Gateway of India'nın tam karşısındaysa meşhur Tac Mahal Hotel var. Meşhur olmasınınsa 2 sebebi. Birinci sebep çok lüks ve güzel bir hotel olması ikinci sebepse maalesef çok üzücü. 2008 senesinde Mumbai'de 10 adet terörist saldırısı gerçekleşti ve bu saldırılardan bir tanesi Tac Mahal Hotel'e yapıldı, odalar bile taranarak 32 kişi katledildi.
Bu yazı gitgide daha da iç karartıcı olmadan daha soft şeylerden bahsedenim çünkü yazarken bile yüreğim sıkıştı. Tac Mahal Hotel'e yürüme mesafesinde çok güzel bir alışveriş sokağı önermek isterim size. Takılar, çantalar, elbiseler ve kumaşlar bulabileceğiniz bu sokağın adı Colaba Causeway.
Geri dönüşe geçmeden önce, ismine çok güldüğüm Chhatrapati Tren istasyonuna uğradık.
Biliyorsunuz ben seyahatlerimde kendime, aileme ve dostlarıma kart yollarım, Mumbai'de bir türlü kartpostal bulamamıştım. Nasıl bir şanssa tam istasyonun önünde bir adam bir deste kartpostal satıyordu.

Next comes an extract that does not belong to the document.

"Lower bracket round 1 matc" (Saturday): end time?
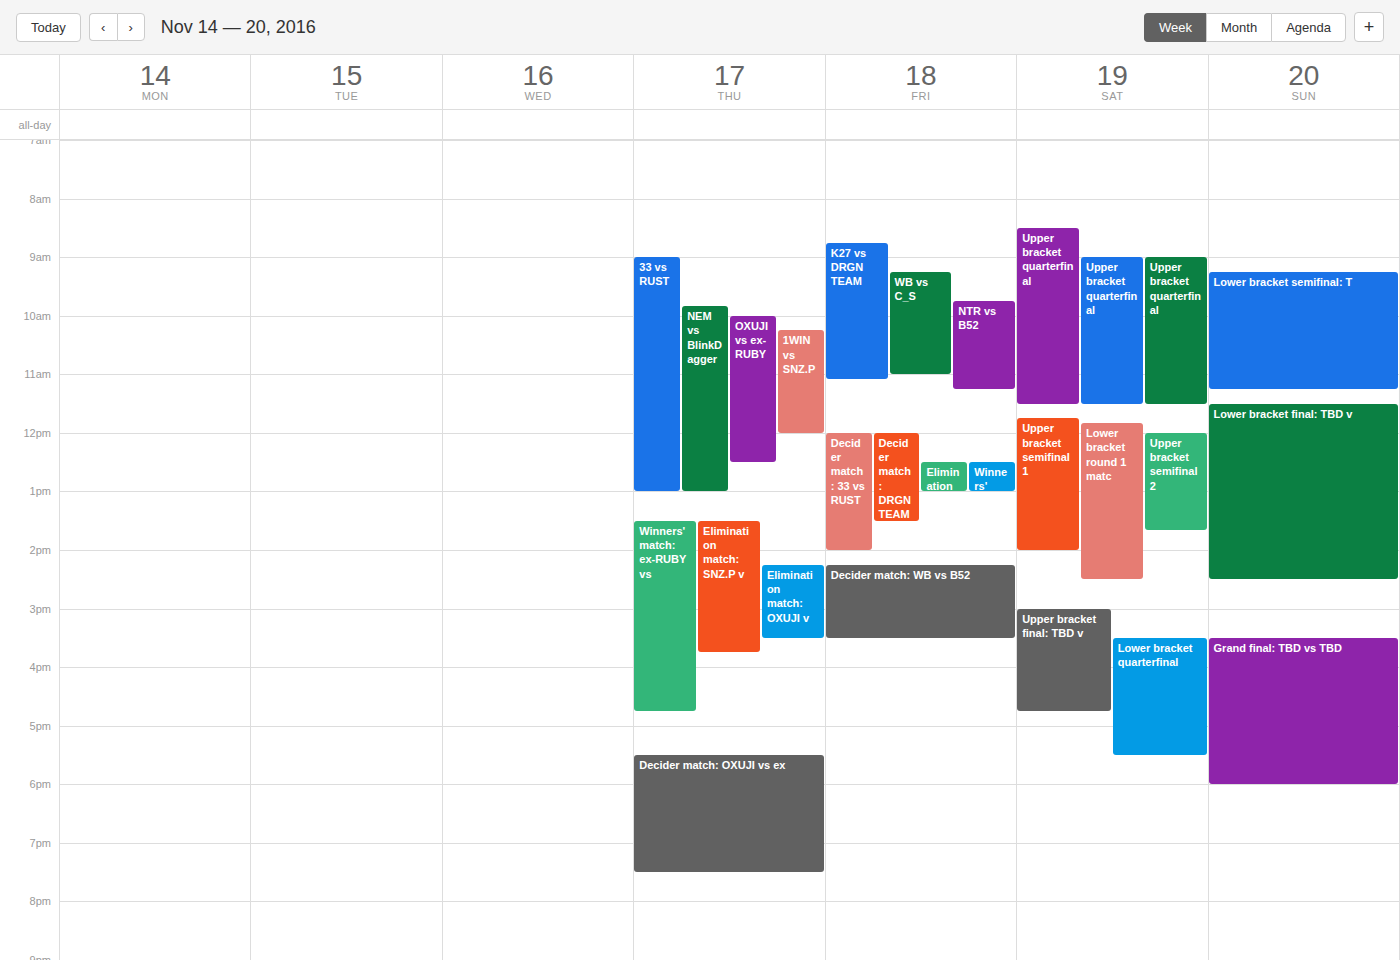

Güzel mi çirkin mi diye bile bakmadım mutlulukla aldım. Minnat'ın arkadaşı Urja ben gittikten sonra hepsini postaladı, hatta ilk kart Londra'ya ulaştı bile!
Artık dönüş yoluna geçmiş hatta otobana girmiştik bile rehberimiz 'Bunu görmeli burda fotoğraf çekmelisiniz.' diyerek arabayı otobanın ortasında durdurdu!! Mumbai'de sanırım bu normal:) Ve işte karşınızda Mumbai Beach. Şehrin kanalizasyon suyu buraya döküldüğü için Hintliler bile burda yüzmüyor, sadece varoşlardan gelenler yüzüyormuş.
Biliyorum bu yazı yer yer içinizi kararttı. Öyleyse biraz da güzel(!) şeylerden, zenginlikten bahsedelim. Aşağıda gördüğünüz bu gökdelen aslında dünyanın en pahalı evi! Hindistan'ın en zengin adamı bu binada çekirdek ailesiyle yaşıyor, 168 arabası için otoparkı var ve tam 600 kişi çalışıyor.
Mumbai ya da eski adıyla Bombay... Tüm kirliliğine, fakirliğine, fakir ve zengin arasındaki içimi acıtan bu uçurumuna rağmen kalbim bu şehirde kaldı. Misafirperver ve candan insanlarını, o insanların tüm zor koşullara rağmen içten gülüşlerini, danslarını, insanın içini karartan hayata inat giydikleri rengarenk elbiseleri unutmam mümkün değil. Çok güzel, çok farklı, çok başka bir deneyimdi.